新测试环境的icedoc有个2分钟触发一次的定时任务,任务里有查询ES逻辑,在启动后不久(10分钟以上)开始出现ES客户端异常关闭的错误:

1.1、先出现客户端连接异常关闭的错误

2021-07-02 10:34:00.600 ERROR c.s.a.s.i.SearchServiceImpl
org.apache.http.ConnectionClosedException: Connection closed unexpectedly
	at org.elasticsearch.client.RestClient.extractAndWrapCause(RestClient.java:813)
	at org.elasticsearch.client.RestClient.performRequest(RestClient.java:248)
	at org.elasticsearch.client.RestClient.performRequest(RestClient.java:235)
	at org.elasticsearch.client.RestHighLevelClient.internalPerformRequest(RestHighLevelClient.java:1514)
	at org.elasticsearch.client.RestHighLevelClient.performRequest(RestHighLevelClient.java:1484)
	at org.elasticsearch.client.RestHighLevelClient.performRequestAndParseEntity(RestHighLevelClient.java:1454)
	at org.elasticsearch.client.RestHighLevelClient.search(RestHighLevelClient.java:970)

1.2、紧接着I/O dispatch线程异常退出

2021-07-02 10:34:00.709 ERROR o.a.h.i.n.c.CloseableHttpAsyncClientBase$1 [run:66] [pool-1-thread-1] []
				- I/O reactor terminated abnormally
org.apache.http.nio.reactor.IOReactorException: I/O dispatch worker terminated abnormally
	at org.apache.http.impl.nio.reactor.AbstractMultiworkerIOReactor.execute(AbstractMultiworkerIOReactor.java:359)
	at org.apache.http.impl.nio.conn.PoolingNHttpClientConnectionManager.execute(PoolingNHttpClientConnectionManager.java:221)
	at org.apache.http.impl.nio.client.CloseableHttpAsyncClientBase$1.run(CloseableHttpAsyncClientBase.java:64)
	at java.lang.Thread.run(Thread.java:748)
Caused by: java.lang.NoSuchMethodError: org.apache.http.ConnectionClosedException: method <init>()V not found
	at org.apache.http.nio.protocol.HttpAsyncRequestExecutor.endOfInput(HttpAsyncRequestExecutor.java:356)
	at org.apache.http.impl.nio.DefaultNHttpClientConnection.consumeInput(DefaultNHttpClientConnection.java:261)
	at org.apache.http.impl.nio.client.InternalIODispatch.onInputReady(InternalIODispatch.java:81)
	at org.apache.http.impl.nio.client.InternalIODispatch.onInputReady(InternalIODispatch.java:39)
	at org.apache.http.impl.nio.reactor.AbstractIODispatch.inputReady(AbstractIODispatch.java:114)
	at org.apache.http.impl.nio.reactor.BaseIOReactor.readable(BaseIOReactor.java:162)
	at org.apache.http.impl.nio.reactor.AbstractIOReactor.processEvent(AbstractIOReactor.java:337)
	at org.apache.http.impl.nio.reactor.AbstractIOReactor.processEvents(AbstractIOReactor.java:315)
	at org.apache.http.impl.nio.reactor.AbstractIOReactor.execute(AbstractIOReactor.java:276)
	at org.apache.http.impl.nio.reactor.BaseIOReactor.execute(BaseIOReactor.java:104)
	at org.apache.http.impl.nio.reactor.AbstractMultiworkerIOReactor$Worker.run(AbstractMultiworkerIOReactor.java:591)
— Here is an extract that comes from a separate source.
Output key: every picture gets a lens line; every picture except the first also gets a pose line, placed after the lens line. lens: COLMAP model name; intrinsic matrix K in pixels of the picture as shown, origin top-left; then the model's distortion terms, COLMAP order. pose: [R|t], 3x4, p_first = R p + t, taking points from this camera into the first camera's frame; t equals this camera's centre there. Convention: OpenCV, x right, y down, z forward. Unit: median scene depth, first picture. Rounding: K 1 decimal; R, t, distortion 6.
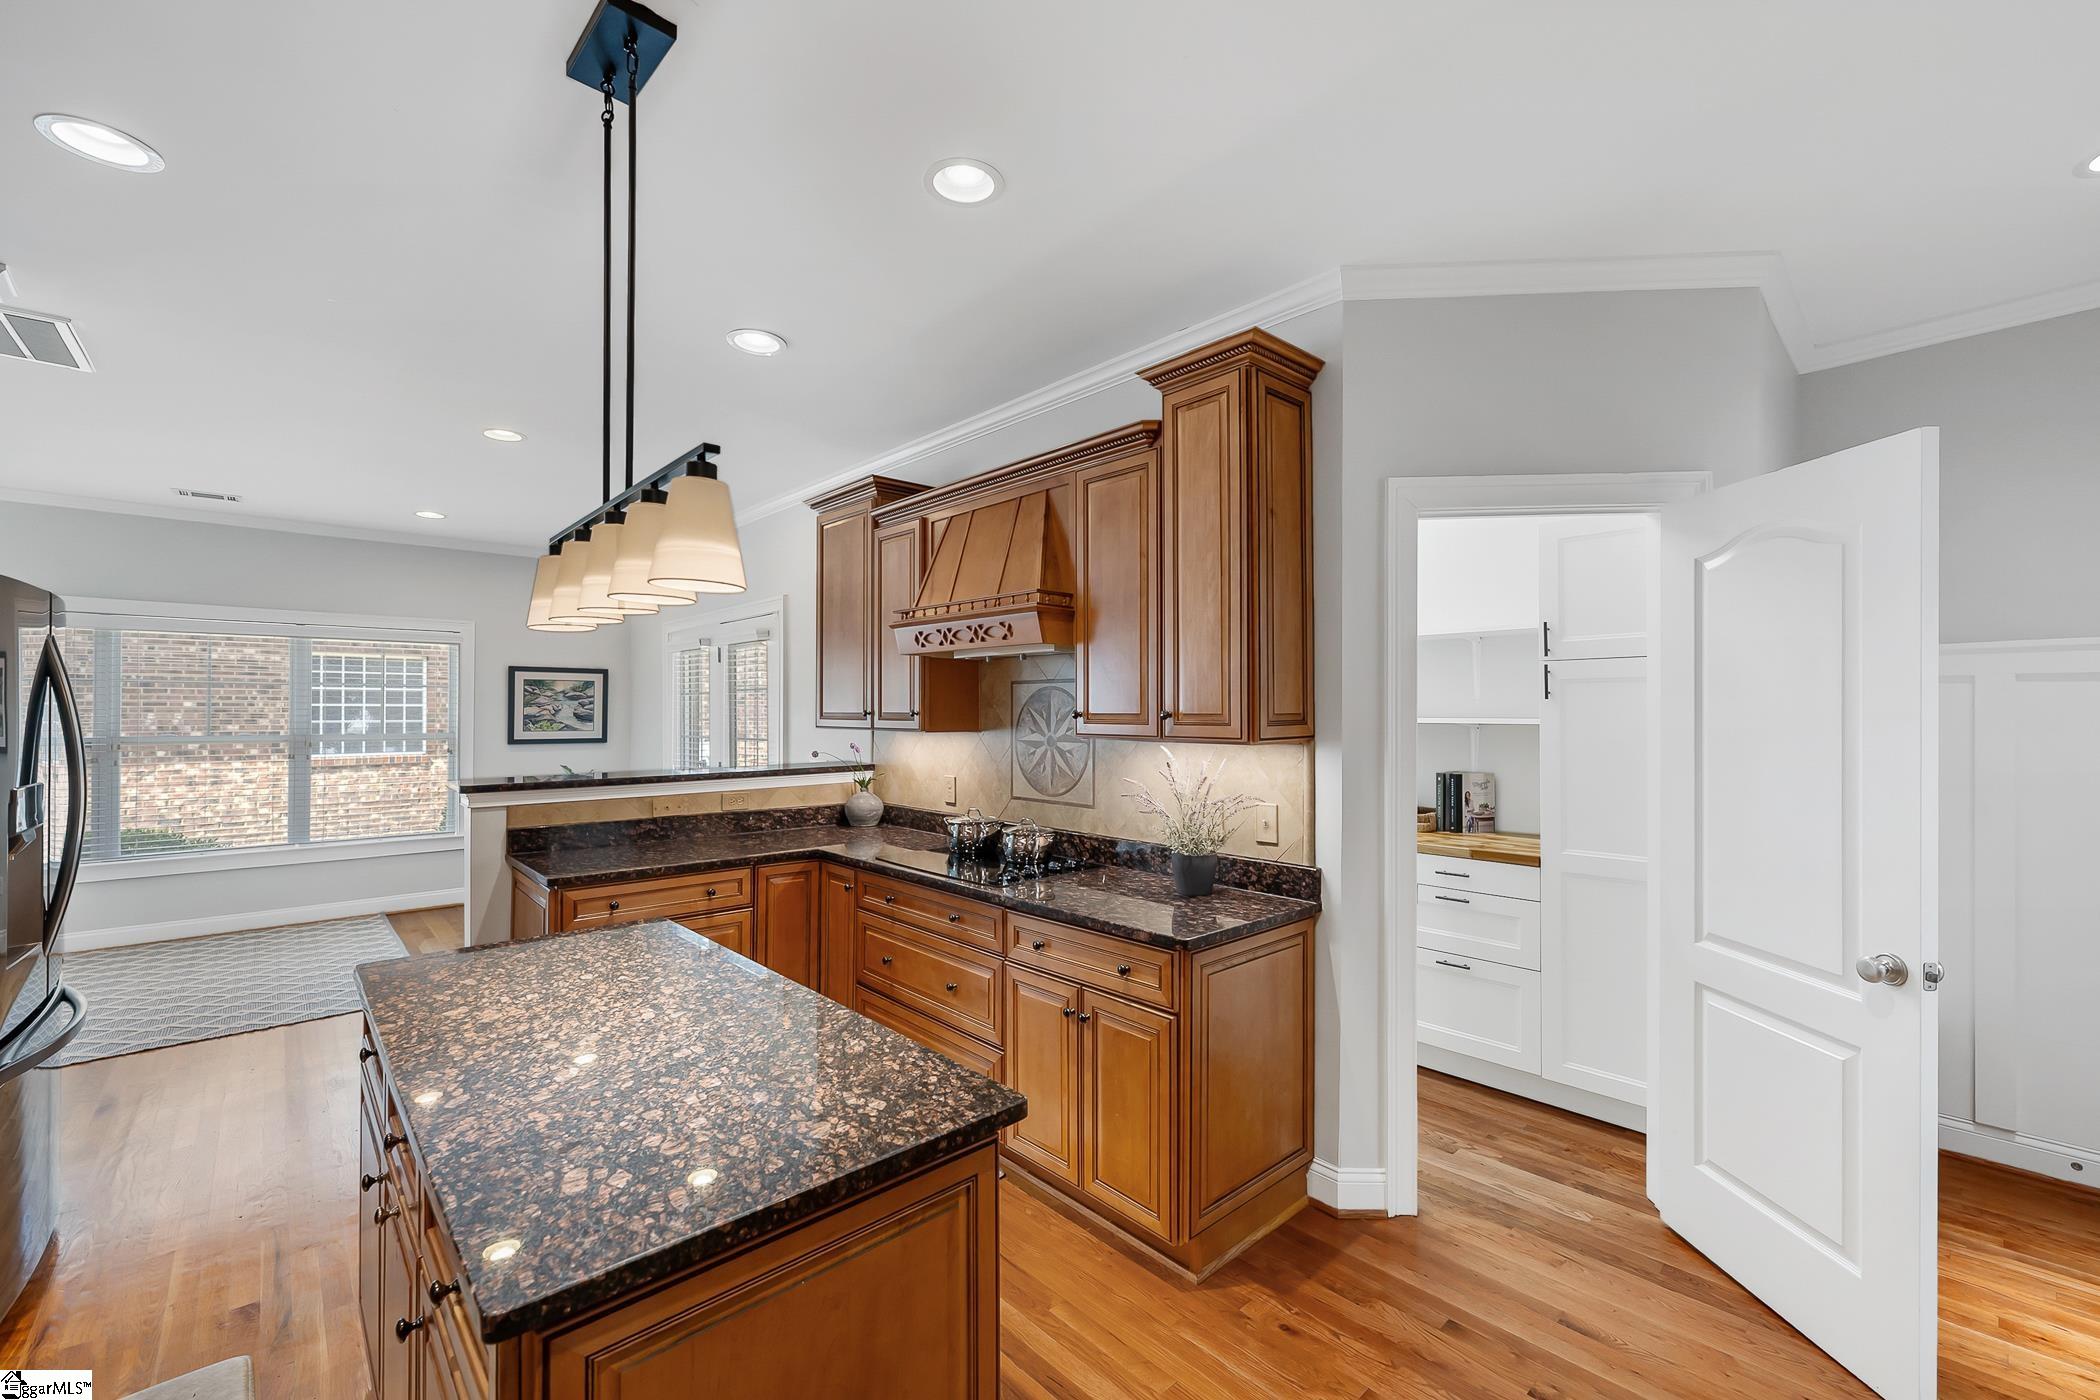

1.3、后续每2分钟的任务执行都是I/O reactor已停止的错误

2021-07-02 10:36:00.633 ERROR c.s.c.f.ServiceExceptionFiler
java.lang.RuntimeException: Request cannot be executed; I/O reactor status: STOPPED
	at org.elasticsearch.client.RestClient.extractAndWrapCause(RestClient.java:831)
	at org.elasticsearch.client.RestClient.performRequest(RestClient.java:248)
	at org.elasticsearch.client.RestClient.performRequest(RestClient.java:235)
	at org.elasticsearch.client.RestHighLevelClient.internalPerformRequest(RestHighLevelClient.java:1514)
	at org.elasticsearch.client.RestHighLevelClient.performRequest(RestHighLevelClient.java:1484)
	at org.elasticsearch.client.RestHighLevelClient.performRequestAndParseEntity(RestHighLevelClient.java:1454)
	at org.elasticsearch.client.RestHighLevelClient.search(RestHighLevelClient.java:970)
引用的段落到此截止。